Chapter CSB, Problem 4.18E

To determine

To find: the probability $P\left(\text{both either black or face}\right)$ .

Answer to Problem 4.18E

The probability $P\left(\text{both either black or face}\right)$ is $\frac{65}{221}$ .

Explanation of Solution

Given information:

As mentioned in problem two cards are drawn out of deck of cards.

Formula:

Total number of black cards is $26$ and face is $12$ .

  $\text{Number of probability}=\frac{\text{No}.\text{ of outcome}}{\text{Total no}.\text{ of outcome}}.$

Total probability $P\left(\text{both either black or face}\right)$ = $p\left(A\cup B\right)=p\left(A\right)+P\left(B\right)-P\left(A\cap B\right)$ .

Calculation:

Consider the statement that two cards are drawn out of deck of cards.

Since total number of cards in the deck is $52$ .

Two cards are drawn from the deck of cards.

Therefore $n\left(s\right)$ =event of two cards drawn ${=}^{52}{C}_2\Rightarrow \frac{52\times 51}{2}=1326.$

Recall that there are $26$ black card and $12$ face card.
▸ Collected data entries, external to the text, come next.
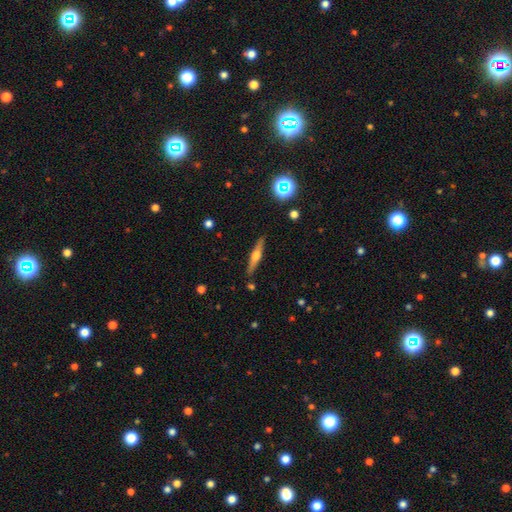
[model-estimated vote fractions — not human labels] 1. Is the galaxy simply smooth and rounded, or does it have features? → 65% featured or disk, 29% smooth, 7% star or artifact.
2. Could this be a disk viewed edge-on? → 97% yes, 3% no.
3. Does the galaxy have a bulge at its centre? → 91% rounded, 5% boxy, 3% none.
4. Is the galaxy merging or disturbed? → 88% none, 8% minor disturbance, 2% merger, 2% major disturbance.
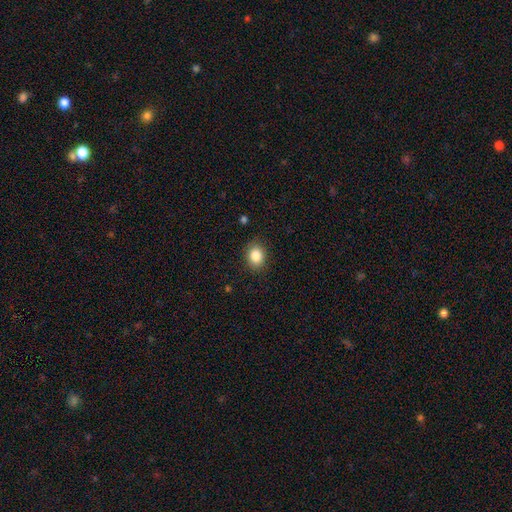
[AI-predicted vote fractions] This is clearly a smooth galaxy (85%). How rounded: possibly in between (50%). Merging: clearly none (86%).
Event of both black card are $n\left(A\right){=}^{26}{C}_2\Rightarrow \frac{26\times 25}{2}=325.$

Event of ace card are $n\left(B\right){=}^{12}{C}_2=\frac{12\times 11\times 10!}{10!\times 2!}=\frac{12\times 11}{2}=66.$

Event of both black and face card is $n\left(A\cap B\right)$${=}^2{C}_2=1$ .

Recall $\text{number of probability of black cards}=\frac{\text{No}.\text{ of outcome}}{\text{Total no}.\text{ of outcome}}=p\left(A\right)=\frac{n\left(A\right)}{n\left(s\right)}=\frac{325}{1326}$ .
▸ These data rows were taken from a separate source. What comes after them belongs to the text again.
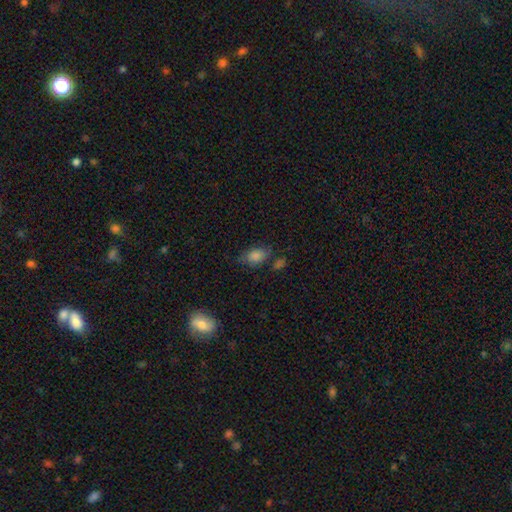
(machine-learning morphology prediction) type=smooth (77%); roundness=in between (82%); merging=none (59%).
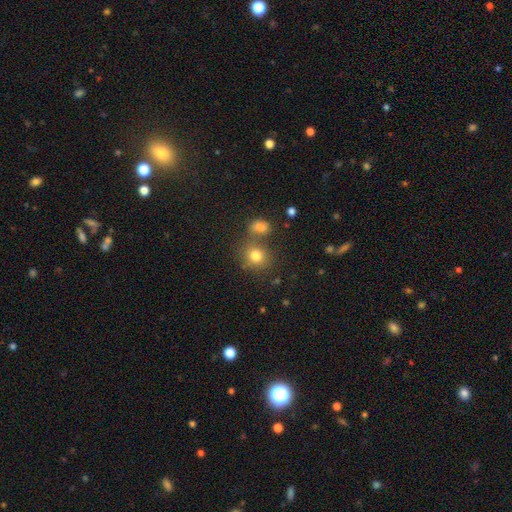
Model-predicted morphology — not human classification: This is likely a smooth galaxy (78%). How rounded: likely round (76%). Merging: possibly none (60%).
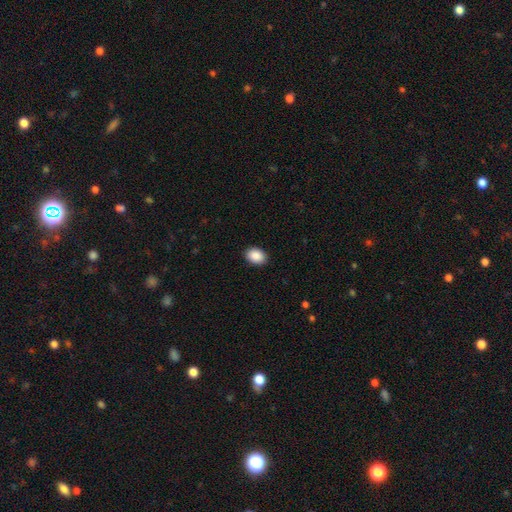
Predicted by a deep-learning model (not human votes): Morphology: type=smooth (90%); roundness=in between (73%); merging=none (90%).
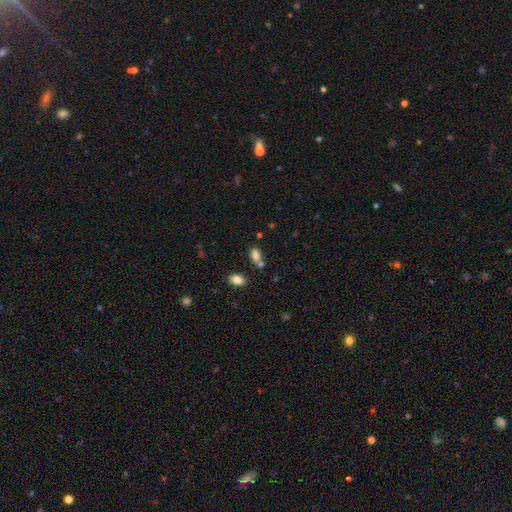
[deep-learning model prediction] Smooth or featured: smooth — 82% (star or artifact — 11%)
How rounded: in between — 88% (round — 9%)
Merging: none — 56% (merger — 28%)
Recall $\text{number of probability of face cards}=\frac{\text{No}.\text{ of outcome}}{\text{Total no}.\text{ of outcome}}=p\left(B\right)=\frac{n\left(B\right)}{n\left(s\right)}=\frac{66}{1326}.$

Recall that probability of both black and ace card $p\left(A\cap B\right)=\frac{n\left(A\cap B\right)}{n\left(s\right)}=\frac{1}{1326}.$

Therefore the probability $P\left(\text{both either black or ace}\right)$ is $p\left(A\cup B\right)=p\left(A\right)+P\left(B\right)-P\left(A\cap B\right)$ .

Therefore $p\left(A\cup B\right)=\frac{325}{1326}+\frac{66}{1326}-\frac{1}{1326}=\frac{390}{1326}=\frac{65}{221}.$

Therefore probability $P\left(\text{both either black or ace}\right)$ is $\frac{65}{221}$ .